▸ **Task instructions**:
Retype, word for word, every line of the records below starting at the one that contains "hfov_deg: 100.4" and ending at the one that contains "f_number: 8"; include both of those lines and nothing more.

::: Record excerpts :::

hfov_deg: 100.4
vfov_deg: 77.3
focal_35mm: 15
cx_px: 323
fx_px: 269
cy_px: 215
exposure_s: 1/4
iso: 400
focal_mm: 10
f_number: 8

:::
::: Record excerpts :::

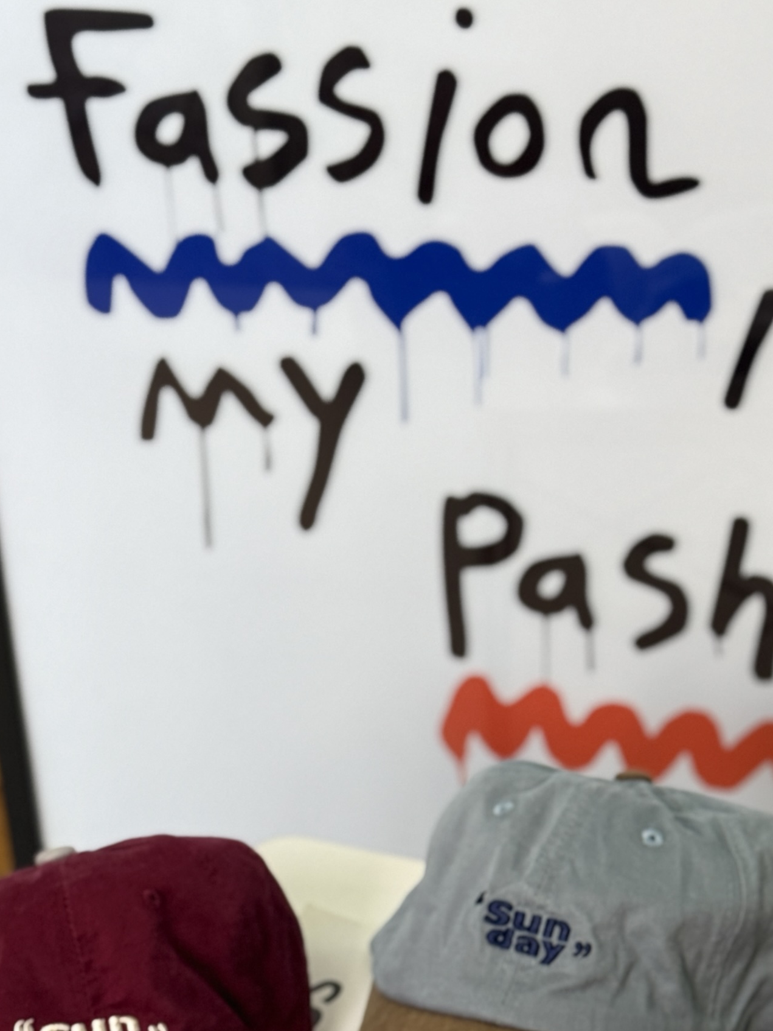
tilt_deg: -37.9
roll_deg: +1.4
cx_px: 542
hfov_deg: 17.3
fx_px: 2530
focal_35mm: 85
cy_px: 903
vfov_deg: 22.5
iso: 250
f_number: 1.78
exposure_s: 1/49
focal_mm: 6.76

:::
::: Record excerpts :::

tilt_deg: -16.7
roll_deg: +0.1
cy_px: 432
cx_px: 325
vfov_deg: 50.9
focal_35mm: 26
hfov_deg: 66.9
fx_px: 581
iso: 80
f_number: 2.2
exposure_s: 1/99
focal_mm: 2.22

:::

▸ **Response to this exercise**:
hfov_deg: 100.4
vfov_deg: 77.3
focal_35mm: 15
cx_px: 323
fx_px: 269
cy_px: 215
exposure_s: 1/4
iso: 400
focal_mm: 10
f_number: 8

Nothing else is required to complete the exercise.